## Request
Pull out everything in the items below from the line containing "family: Mymaridae" down to the very end of the items, and repeat those lines exactly.
##### Given information
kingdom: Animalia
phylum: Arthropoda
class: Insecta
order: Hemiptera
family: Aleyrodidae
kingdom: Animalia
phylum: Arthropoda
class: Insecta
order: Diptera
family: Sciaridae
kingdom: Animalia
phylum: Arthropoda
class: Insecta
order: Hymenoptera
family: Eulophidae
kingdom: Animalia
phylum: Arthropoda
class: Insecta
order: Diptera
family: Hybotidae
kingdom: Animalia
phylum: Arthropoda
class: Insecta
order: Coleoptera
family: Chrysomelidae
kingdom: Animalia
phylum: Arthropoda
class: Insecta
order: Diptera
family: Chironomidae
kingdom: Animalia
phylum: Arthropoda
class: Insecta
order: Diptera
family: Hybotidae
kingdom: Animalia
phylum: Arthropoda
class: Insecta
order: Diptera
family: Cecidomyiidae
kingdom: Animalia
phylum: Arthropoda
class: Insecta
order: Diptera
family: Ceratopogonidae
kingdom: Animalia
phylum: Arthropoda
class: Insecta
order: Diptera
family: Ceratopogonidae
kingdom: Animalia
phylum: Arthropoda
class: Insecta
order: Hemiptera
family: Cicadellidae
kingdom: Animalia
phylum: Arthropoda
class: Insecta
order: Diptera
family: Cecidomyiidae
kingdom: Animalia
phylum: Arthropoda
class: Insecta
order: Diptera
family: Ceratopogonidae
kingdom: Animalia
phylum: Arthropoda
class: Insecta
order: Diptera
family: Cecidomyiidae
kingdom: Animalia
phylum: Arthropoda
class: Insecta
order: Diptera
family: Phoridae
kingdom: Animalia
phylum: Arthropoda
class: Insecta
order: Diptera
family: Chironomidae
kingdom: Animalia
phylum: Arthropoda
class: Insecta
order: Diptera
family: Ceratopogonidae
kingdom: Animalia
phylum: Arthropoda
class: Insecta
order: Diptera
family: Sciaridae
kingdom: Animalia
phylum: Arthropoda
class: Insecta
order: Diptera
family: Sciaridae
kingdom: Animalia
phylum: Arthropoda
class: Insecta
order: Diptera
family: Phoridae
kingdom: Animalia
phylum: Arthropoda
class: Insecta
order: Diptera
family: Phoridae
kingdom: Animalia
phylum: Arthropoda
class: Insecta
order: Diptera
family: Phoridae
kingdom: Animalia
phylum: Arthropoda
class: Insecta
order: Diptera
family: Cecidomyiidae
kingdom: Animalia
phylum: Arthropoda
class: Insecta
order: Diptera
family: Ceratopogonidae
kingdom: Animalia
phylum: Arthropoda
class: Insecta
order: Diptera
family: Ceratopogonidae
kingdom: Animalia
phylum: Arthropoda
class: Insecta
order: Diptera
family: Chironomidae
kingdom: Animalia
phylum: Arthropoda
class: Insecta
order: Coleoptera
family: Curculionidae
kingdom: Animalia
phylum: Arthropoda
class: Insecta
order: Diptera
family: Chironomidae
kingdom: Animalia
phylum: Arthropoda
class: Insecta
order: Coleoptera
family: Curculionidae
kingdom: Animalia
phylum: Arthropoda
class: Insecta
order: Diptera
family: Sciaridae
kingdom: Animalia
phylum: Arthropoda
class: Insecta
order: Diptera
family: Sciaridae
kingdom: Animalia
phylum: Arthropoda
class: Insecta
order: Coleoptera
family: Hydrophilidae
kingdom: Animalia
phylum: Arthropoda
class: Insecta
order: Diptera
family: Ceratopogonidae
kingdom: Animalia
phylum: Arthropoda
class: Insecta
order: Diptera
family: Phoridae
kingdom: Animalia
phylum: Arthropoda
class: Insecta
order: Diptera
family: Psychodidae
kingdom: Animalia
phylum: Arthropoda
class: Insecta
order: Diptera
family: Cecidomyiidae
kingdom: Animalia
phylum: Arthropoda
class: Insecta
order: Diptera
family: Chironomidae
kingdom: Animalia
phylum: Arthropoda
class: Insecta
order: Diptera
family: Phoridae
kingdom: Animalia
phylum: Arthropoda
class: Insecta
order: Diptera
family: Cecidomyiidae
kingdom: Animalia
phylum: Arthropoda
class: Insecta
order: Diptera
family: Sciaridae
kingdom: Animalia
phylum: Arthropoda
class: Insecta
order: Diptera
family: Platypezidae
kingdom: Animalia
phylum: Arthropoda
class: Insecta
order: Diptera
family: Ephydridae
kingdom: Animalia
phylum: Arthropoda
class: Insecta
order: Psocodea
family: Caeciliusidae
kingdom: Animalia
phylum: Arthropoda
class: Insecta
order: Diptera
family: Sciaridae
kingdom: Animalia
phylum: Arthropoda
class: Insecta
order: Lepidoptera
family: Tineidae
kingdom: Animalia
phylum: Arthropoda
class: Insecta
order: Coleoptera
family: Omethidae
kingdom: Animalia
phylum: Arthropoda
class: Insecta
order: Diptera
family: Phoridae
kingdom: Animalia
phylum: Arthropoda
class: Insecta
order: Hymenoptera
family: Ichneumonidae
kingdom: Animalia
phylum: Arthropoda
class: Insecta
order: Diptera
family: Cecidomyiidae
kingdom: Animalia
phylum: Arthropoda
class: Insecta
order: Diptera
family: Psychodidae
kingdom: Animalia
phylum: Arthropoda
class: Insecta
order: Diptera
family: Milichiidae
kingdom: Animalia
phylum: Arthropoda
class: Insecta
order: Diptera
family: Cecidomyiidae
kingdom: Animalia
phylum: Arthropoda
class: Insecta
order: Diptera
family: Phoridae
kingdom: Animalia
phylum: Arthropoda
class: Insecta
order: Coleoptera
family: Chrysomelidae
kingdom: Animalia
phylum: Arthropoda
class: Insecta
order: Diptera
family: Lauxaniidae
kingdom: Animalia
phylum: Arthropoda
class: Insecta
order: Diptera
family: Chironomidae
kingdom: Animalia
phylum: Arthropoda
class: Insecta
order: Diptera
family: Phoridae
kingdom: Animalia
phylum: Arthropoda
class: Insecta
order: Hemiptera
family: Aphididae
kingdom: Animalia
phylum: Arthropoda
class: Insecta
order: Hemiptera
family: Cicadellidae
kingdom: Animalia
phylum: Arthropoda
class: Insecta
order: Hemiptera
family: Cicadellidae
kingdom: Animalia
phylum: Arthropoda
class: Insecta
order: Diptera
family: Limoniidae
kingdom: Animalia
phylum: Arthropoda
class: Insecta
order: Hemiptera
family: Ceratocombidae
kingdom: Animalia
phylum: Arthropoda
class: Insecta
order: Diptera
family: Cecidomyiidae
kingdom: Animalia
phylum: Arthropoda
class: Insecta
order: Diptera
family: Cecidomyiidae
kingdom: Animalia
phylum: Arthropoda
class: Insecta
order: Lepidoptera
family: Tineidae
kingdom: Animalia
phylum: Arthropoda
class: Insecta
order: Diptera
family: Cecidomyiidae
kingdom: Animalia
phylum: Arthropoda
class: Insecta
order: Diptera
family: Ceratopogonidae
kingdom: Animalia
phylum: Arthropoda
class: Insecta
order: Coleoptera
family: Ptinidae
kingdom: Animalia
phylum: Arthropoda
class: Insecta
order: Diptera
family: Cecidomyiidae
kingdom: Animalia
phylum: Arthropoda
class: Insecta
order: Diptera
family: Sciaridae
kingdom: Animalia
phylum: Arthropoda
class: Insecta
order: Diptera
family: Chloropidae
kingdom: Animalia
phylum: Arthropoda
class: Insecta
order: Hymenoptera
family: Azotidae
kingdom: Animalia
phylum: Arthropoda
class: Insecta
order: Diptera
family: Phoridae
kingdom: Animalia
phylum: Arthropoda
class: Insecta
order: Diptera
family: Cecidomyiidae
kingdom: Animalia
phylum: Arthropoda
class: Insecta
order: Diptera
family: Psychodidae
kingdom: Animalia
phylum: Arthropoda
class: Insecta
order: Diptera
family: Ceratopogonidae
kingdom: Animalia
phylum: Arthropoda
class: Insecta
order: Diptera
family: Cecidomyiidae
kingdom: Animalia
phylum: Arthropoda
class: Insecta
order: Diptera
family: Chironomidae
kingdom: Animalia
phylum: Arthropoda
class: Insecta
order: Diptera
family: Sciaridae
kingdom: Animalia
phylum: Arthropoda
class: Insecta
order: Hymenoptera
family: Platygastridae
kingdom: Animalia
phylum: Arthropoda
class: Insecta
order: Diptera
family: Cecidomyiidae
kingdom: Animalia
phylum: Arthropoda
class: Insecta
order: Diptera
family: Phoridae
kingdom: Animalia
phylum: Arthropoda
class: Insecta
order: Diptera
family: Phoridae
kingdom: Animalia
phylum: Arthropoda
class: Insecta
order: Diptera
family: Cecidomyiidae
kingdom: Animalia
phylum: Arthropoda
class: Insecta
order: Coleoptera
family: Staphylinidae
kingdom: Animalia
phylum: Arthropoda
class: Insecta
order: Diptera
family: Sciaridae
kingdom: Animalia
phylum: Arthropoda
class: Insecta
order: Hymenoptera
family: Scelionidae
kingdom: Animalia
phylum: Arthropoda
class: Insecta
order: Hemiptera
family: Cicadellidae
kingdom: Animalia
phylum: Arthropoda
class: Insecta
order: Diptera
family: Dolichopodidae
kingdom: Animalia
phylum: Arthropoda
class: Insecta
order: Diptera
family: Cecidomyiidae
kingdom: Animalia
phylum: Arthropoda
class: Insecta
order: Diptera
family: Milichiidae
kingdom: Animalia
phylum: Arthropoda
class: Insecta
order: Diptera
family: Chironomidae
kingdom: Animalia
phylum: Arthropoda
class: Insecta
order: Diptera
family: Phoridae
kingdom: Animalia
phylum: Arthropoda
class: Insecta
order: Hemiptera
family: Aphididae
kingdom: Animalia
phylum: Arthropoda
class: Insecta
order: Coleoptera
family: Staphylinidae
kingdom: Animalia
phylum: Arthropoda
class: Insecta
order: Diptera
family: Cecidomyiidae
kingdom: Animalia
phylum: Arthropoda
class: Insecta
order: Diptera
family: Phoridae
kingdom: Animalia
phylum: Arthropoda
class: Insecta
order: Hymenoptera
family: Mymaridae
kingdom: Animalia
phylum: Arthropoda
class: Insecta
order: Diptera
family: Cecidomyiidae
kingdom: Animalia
##########
## Result for this task
family: Mymaridae
kingdom: Animalia
phylum: Arthropoda
class: Insecta
order: Diptera
family: Cecidomyiidae
kingdom: Animalia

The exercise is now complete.